Mg2+ is a potent inhibitor of RyR1, and a mechanism of Mg2+ competition for the Ca2+ binding site was proposed (Lamb and Stephenson, 1991; Meissner et al., 1986). We carried out a 3D reconstruction of RyR1-ACP/Mg2+ (PDB ID: 7K0S) and found that, at a physiological concentration of Mg2+, the high-affinity Ca2+-binding site remains empty. Importantly, the Mg2+-inhibited conformation of RyR1 is clearly distinct from the Ca2+-inactivated RyR1 and bears more resemblance to the EGTA-closed conformation.

The EF hand domain did not have Ca2+ bound in the high Ca2+ datasets in keeping with the low affinity of Ca2+ to this site (Xiong et al., 1998). However, this protruding domain, with its sequence between the CD and the U-motif, appears to play a distinctive role in inactivation that derives from its further anticlockwise and out-of-plane rotations with respect to the open state (Figure 3). This conformation brings the EF hand domain in contact with the cytoplasmic loop between the S2 and S3 transmembrane helices of the neighboring subunit, forming two inter-subunit electrostatic interactions (Figure 3). One possible scenario is that the energy landscape of the open channel allows for overshoot of the opening motion, allowing interaction of the EF hand and S2–S3 loop domains by such salt bridges. These appear to stabilize the inactivated conformation by providing an extra linkage between subunits, and between the cytoplasmic assembly and TMD. Functional studies of MH mutations in the S2–S3 loop and EF hand domains identified a subset of mutations that altered RyR1 function by impairing Ca2+ inactivation (Gomez et al., 2016). Interestingly, only this subset of residues, when mutated, would impair the inter-domain interactions that we identified, which supports the proposed role of the two salt bridges (Glu4075-Arg4736 and Lys4101-Asp4730) in stabilizing the inactivated state of RyR1.
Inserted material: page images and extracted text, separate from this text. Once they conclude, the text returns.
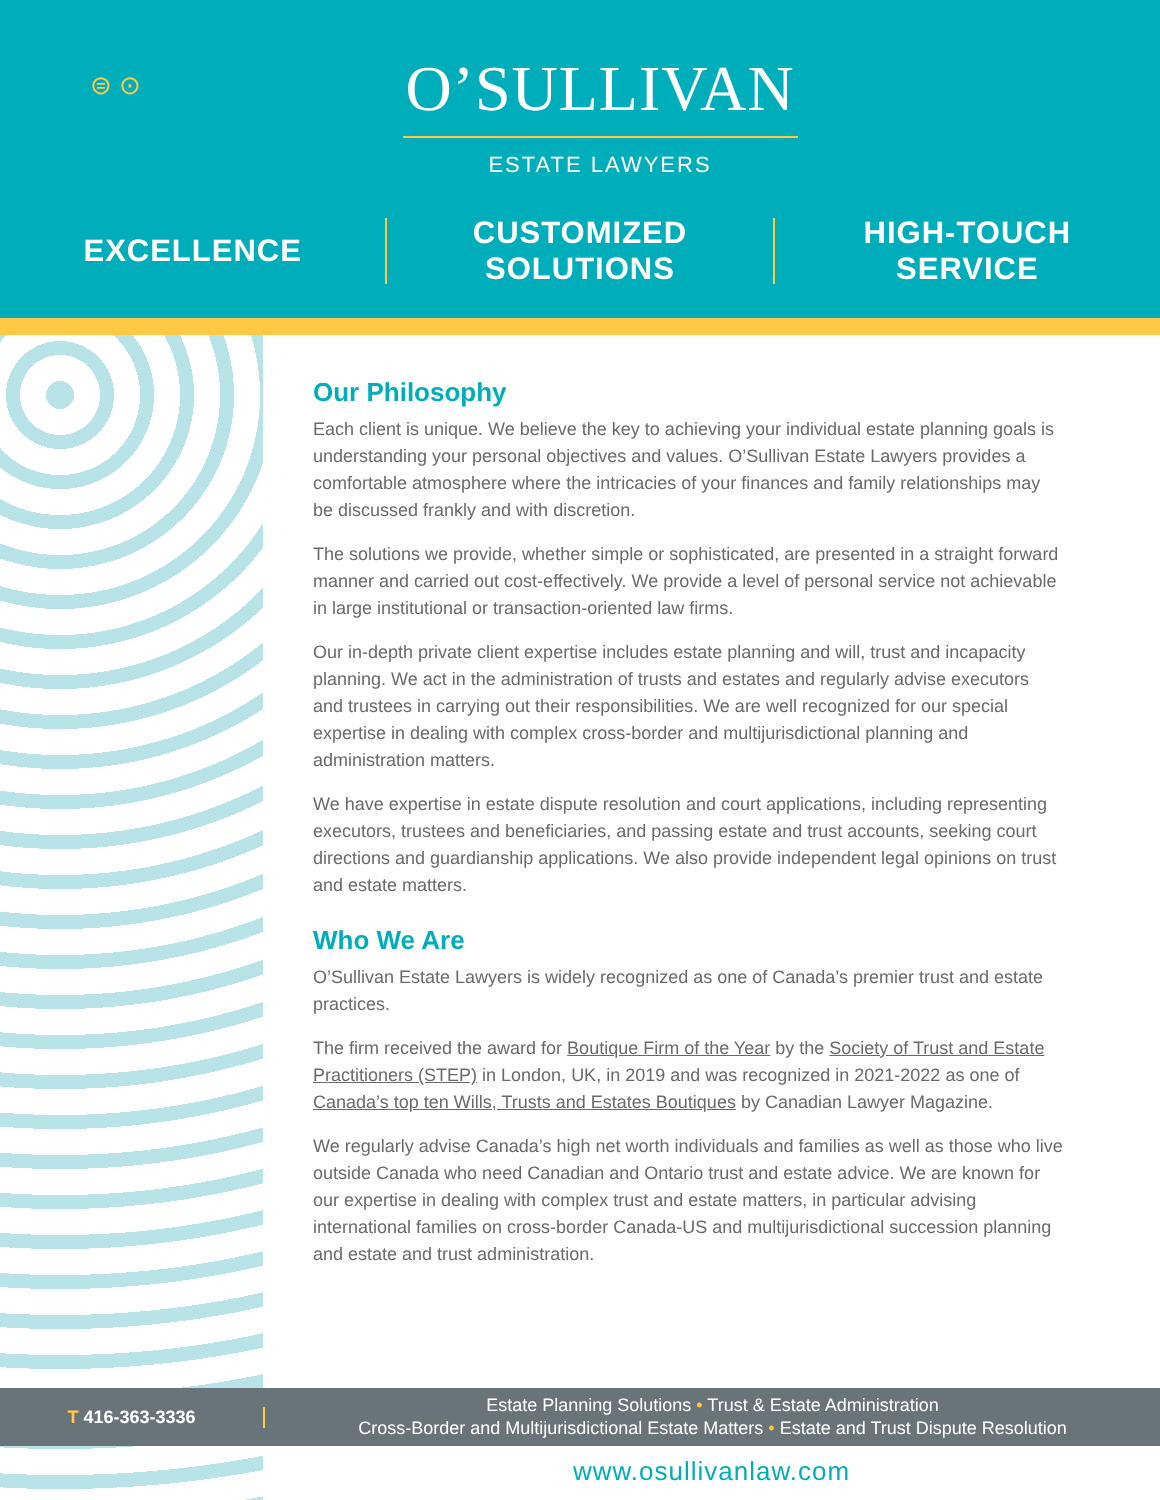⊜ ⊙
O’SULLIVAN
ESTATE LAWYERS
EXCELLENCE CUSTOMIZED
SOLUTIONS
HIGH-TOUCH
SERVICE
Our Philosophy
Each client is unique. We believe the key to achieving your individual estate planning goals is understanding your personal objectives and values. O’Sullivan Estate Lawyers provides a comfortable atmosphere where the intricacies of your finances and family relationships may be discussed frankly and with discretion.
The solutions we provide, whether simple or sophisticated, are presented in a straight forward manner and carried out cost-effectively. We provide a level of personal service not achievable in large institutional or transaction-oriented law firms.
Our in-depth private client expertise includes estate planning and will, trust and incapacity planning. We act in the administration of trusts and estates and regularly advise executors and trustees in carrying out their responsibilities. We are well recognized for our special expertise in dealing with complex cross-border and multijurisdictional planning and administration matters.
We have expertise in estate dispute resolution and court applications, including representing executors, trustees and beneficiaries, and passing estate and trust accounts, seeking court directions and guardianship applications. We also provide independent legal opinions on trust and estate matters.
Who We Are
O’Sullivan Estate Lawyers is widely recognized as one of Canada’s premier trust and estate practices.
The firm received the award for Boutique Firm of the Year by the Society of Trust and Estate Practitioners (STEP) in London, UK, in 2019 and was recognized in 2021-2022 as one of Canada’s top ten Wills, Trusts and Estates Boutiques by Canadian Lawyer Magazine.
We regularly advise Canada’s high net worth individuals and families as well as those who live outside Canada who need Canadian and Ontario trust and estate advice. We are known for our expertise in dealing with complex trust and estate matters, in particular advising international families on cross-border Canada-US and multijurisdictional succession planning and estate and trust administration.
T 416-363-3336
Estate Planning Solutions • Trust & Estate Administration
Cross-Border and Multijurisdictional Estate Matters • Estate and Trust Dispute Resolution
www.osullivanlaw.com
In the TMD, owing to the nanodisc environment, two lipids in a crevice between S3/S4 of one subunit and S5/S6 of the neighboring subunit were resolved in the inactivated state. The hydrophobic nature of this crevice suggests that lipids may help to stabilize the TMD in the inactivated state. Although we could not resolve lipids in the closed state probably owing to the lower resolution of this 3D reconstruction, we observed lipids for the RyR2 isoform reconstituted in nanodiscs under closed-state conditions (Iyer et al., 2020). The orientation of the two lipids in the two isoforms of RyR is identical. In the open state, the hydrophobic crevice is narrower, and Phe4808 of S4 adopts a different orientation that would clash with lipid 2, suggesting rearrangement in the open state. A similar lipid exclusion of bound lipid in the open channel was reported for the TRPV3 channel (Singh et al., 2018). Thus, the closed-state-dependent occupation of the TMD crevice by lipids could constitute a common feature among 6-TMD Ca2+ channels.
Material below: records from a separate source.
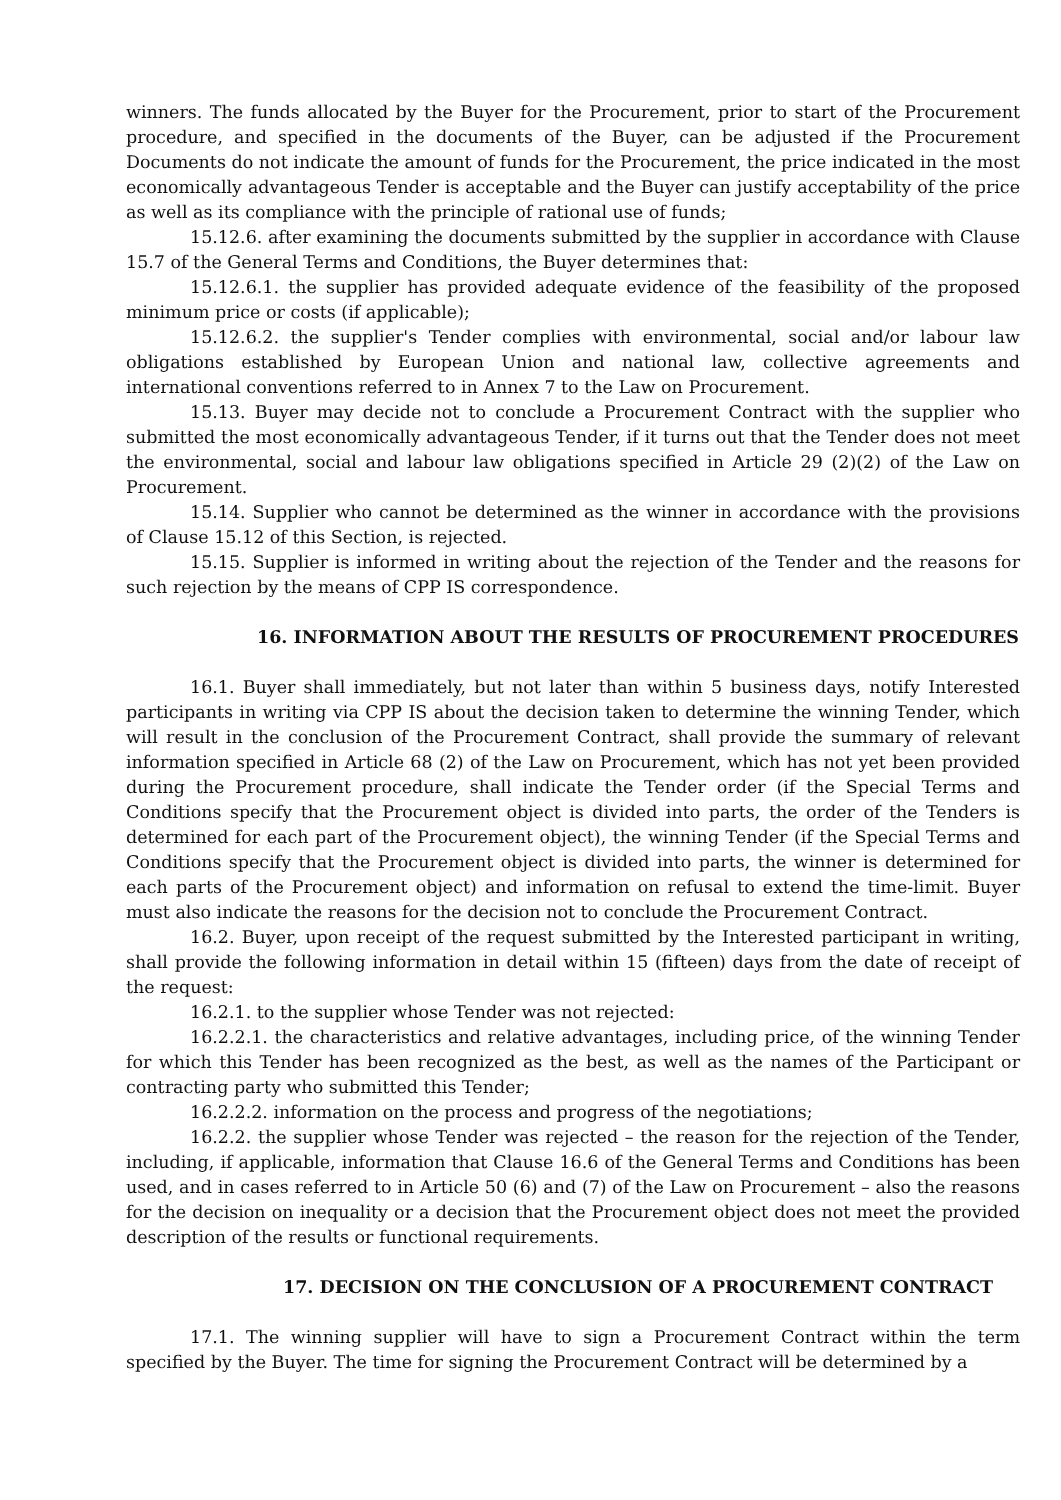winners. The funds allocated by the Buyer for the Procurement, prior to start of the Procurement procedure, and specified in the documents of the Buyer, can be adjusted if the Procurement Documents do not indicate the amount of funds for the Procurement, the price indicated in the most economically advantageous Tender is acceptable and the Buyer can justify acceptability of the price as well as its compliance with the principle of rational use of funds;
15.12.6. after examining the documents submitted by the supplier in accordance with Clause 15.7 of the General Terms and Conditions, the Buyer determines that:
15.12.6.1. the supplier has provided adequate evidence of the feasibility of the proposed minimum price or costs (if applicable);
15.12.6.2. the supplier's Tender complies with environmental, social and/or labour law obligations established by European Union and national law, collective agreements and international conventions referred to in Annex 7 to the Law on Procurement.
15.13. Buyer may decide not to conclude a Procurement Contract with the supplier who submitted the most economically advantageous Tender, if it turns out that the Tender does not meet the environmental, social and labour law obligations specified in Article 29 (2)(2) of the Law on Procurement.
15.14. Supplier who cannot be determined as the winner in accordance with the provisions of Clause 15.12 of this Section, is rejected.
15.15. Supplier is informed in writing about the rejection of the Tender and the reasons for such rejection by the means of CPP IS correspondence.
16. INFORMATION ABOUT THE RESULTS OF PROCUREMENT PROCEDURES
16.1. Buyer shall immediately, but not later than within 5 business days, notify Interested participants in writing via CPP IS about the decision taken to determine the winning Tender, which will result in the conclusion of the Procurement Contract, shall provide the summary of relevant information specified in Article 68 (2) of the Law on Procurement, which has not yet been provided during the Procurement procedure, shall indicate the Tender order (if the Special Terms and Conditions specify that the Procurement object is divided into parts, the order of the Tenders is determined for each part of the Procurement object), the winning Tender (if the Special Terms and Conditions specify that the Procurement object is divided into parts, the winner is determined for each parts of the Procurement object) and information on refusal to extend the time-limit. Buyer must also indicate the reasons for the decision not to conclude the Procurement Contract.
16.2. Buyer, upon receipt of the request submitted by the Interested participant in writing, shall provide the following information in detail within 15 (fifteen) days from the date of receipt of the request:
16.2.1. to the supplier whose Tender was not rejected:
16.2.2.1. the characteristics and relative advantages, including price, of the winning Tender for which this Tender has been recognized as the best, as well as the names of the Participant or contracting party who submitted this Tender;
16.2.2.2. information on the process and progress of the negotiations;
16.2.2. the supplier whose Tender was rejected – the reason for the rejection of the Tender, including, if applicable, information that Clause 16.6 of the General Terms and Conditions has been used, and in cases referred to in Article 50 (6) and (7) of the Law on Procurement – also the reasons for the decision on inequality or a decision that the Procurement object does not meet the provided description of the results or functional requirements.
17. DECISION ON THE CONCLUSION OF A PROCUREMENT CONTRACT
17.1. The winning supplier will have to sign a Procurement Contract within the term specified by the Buyer. The time for signing the Procurement Contract will be determined by a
Departure from α-helix geometry was also present in segments of S4 (near-310 helix and near-π-helix), and S5 and S6 (π-helix). In the case of S4, helical structural transitions correlate with the closed, open, and inactivated conformations. The dynamism of the transmembrane helices through the gating transitions appears to be supported by anchoring of Phe motifs in S4, S5, and S6 to lipids in the membrane. In addition, inter-subunit interactions including disulfide bridges inter-connect the 4860–4878 SR luminal loop, the P-loop, and S6N′ around the luminal mouth of the channel where the four protomers converge.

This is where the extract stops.